Multilingual Code Instruction Data To bridge the gap among different programming languages, we propose a multilingual multi-agent collaborative framework to synthesize the multilingual instruction corpora.

Checklist-based Scoring for Instruction Data To completely evaluate the quality of the created instruction pair, we introduce several scoring points for each sample:

  1. Question&Answer Consistency: Whether Q&A are consistent and correct for fine-tuning.

  2. Question&Answer Relevance: Whether Q&A are related to the computer field.

  3. Question&Answer Difficulty: Whether Q&A are sufficiently challenging.

  4. Code Exist: Whether the code is provided in question or answer.

  5. Code Correctness: Evaluate whether the provided code is free from syntax errors and logical flaws.

  6. Consider factors like proper variable naming, code indentation, and adherence to best practices.

  7. Code Clarity: Assess how clear and understandable the code is.

  8. Code Comments: Evaluate the presence of comments and their usefulness in explaining the code’s functionality.

  9. Easy to Learn: determine its educational value for a student whose goal is to learn basic coding concepts.

After gaining all scores \((s_1, \dots, s_n)\), we can get the final score with \(s = w_1 s_1 + \dots + w_n s_n\), where \((w_1, \dots ,w_n)\) are a series of pre-defined weights.

A multilingual sandbox for code verification Only the self-contained (e.g. algorithm problems) code snippet will be fed into the multilingual sandbox.

Decontamination#

To ensure that Qwen2.5-Coder does not produce inflated results due to test set leakage, we performed decontamination on all data, including both pre-training and post-training datasets.
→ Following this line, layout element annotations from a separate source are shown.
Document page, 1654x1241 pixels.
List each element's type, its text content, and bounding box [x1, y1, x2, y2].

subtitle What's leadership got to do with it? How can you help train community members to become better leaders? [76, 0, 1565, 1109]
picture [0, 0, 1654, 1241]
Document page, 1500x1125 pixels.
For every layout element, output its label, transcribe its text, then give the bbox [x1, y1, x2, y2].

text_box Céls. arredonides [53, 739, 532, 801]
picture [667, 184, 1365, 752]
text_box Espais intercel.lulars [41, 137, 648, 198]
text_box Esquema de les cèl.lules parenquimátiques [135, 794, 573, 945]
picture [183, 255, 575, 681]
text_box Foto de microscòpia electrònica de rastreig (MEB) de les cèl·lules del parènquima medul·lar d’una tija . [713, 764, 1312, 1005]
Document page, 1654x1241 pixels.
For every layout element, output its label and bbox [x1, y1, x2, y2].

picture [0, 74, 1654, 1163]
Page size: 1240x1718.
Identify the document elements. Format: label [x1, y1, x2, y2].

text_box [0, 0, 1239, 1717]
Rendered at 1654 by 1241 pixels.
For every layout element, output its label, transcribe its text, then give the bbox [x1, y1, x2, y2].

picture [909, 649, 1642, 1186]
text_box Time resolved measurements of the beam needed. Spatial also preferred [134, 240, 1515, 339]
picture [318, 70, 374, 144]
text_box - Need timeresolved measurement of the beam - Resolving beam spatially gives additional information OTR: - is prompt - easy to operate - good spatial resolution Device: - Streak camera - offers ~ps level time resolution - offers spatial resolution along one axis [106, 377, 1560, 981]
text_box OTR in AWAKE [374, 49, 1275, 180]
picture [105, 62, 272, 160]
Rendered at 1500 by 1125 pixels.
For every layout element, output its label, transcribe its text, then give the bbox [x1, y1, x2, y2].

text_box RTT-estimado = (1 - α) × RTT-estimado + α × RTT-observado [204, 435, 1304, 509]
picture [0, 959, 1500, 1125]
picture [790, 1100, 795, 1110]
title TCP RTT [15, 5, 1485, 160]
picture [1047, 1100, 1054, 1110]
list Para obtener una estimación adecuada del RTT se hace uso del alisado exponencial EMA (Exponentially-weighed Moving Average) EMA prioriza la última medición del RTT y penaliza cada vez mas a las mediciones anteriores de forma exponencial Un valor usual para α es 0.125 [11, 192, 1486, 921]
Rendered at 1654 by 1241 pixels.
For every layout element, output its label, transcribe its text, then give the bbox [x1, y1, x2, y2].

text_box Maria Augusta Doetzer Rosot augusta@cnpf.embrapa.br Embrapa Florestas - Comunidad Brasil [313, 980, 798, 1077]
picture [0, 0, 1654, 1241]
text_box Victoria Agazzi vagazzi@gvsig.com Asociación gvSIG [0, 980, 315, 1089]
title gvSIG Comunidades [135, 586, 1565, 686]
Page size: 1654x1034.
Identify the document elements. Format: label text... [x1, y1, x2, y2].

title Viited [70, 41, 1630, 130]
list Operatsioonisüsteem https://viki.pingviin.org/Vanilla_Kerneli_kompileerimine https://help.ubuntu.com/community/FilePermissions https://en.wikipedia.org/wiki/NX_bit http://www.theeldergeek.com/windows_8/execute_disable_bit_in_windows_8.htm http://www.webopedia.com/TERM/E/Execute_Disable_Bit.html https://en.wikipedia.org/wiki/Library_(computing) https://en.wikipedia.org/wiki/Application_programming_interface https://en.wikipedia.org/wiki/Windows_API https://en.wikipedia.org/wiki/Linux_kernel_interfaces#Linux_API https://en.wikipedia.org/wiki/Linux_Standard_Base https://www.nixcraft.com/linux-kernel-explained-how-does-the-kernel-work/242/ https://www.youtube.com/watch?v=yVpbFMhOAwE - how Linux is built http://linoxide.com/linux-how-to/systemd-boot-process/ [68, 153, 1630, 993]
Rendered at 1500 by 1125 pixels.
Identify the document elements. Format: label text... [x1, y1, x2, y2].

We removed key datasets such as HumanEval, MBPP, GSM8K, and MATH. The filtering was done using a 10-gram overlap method, where any training data with a 10-gram word-level overlap with the test data was removed.

Training Policy#

Coarse-to-fine Fine-tuning We first synthesized tens of millions of low-quality but diverse instruction samples to fine-tune the base model. In the second stage, we adopt millions of high-quality instruction samples to improve the performance of the instruction model with rejection sampling and supervised fine-tuning. For the same query, we use the LLM to generate multiple candidates and then use the LLM to score the best one for supervised fine-tuning.

Mixed Tuning We optimize the instruction model with a majority of standard SFT data and a small part of FIM instruction samples.

Direct Preference Optimization for Code After obtaining the SFT model, we further align the Qwen2.5-Coder with the help of offline direct preference optimization (DPO). Given that human feedback is highly labor-intensive, we use a multilingual code sandbox to provide code execution feedback, while an LLM is utilized for human judgment feedback. For the algorithm-like and self-contained code snippets, we generate the test cases to check the correctness of the code as the code execution feedback, including Python, Java, and other languages. For other complex code snippets, we use LLM-as-ajudge to decide which code snippet is better. Further, we combine the code DPO data and common data for offline DPO training.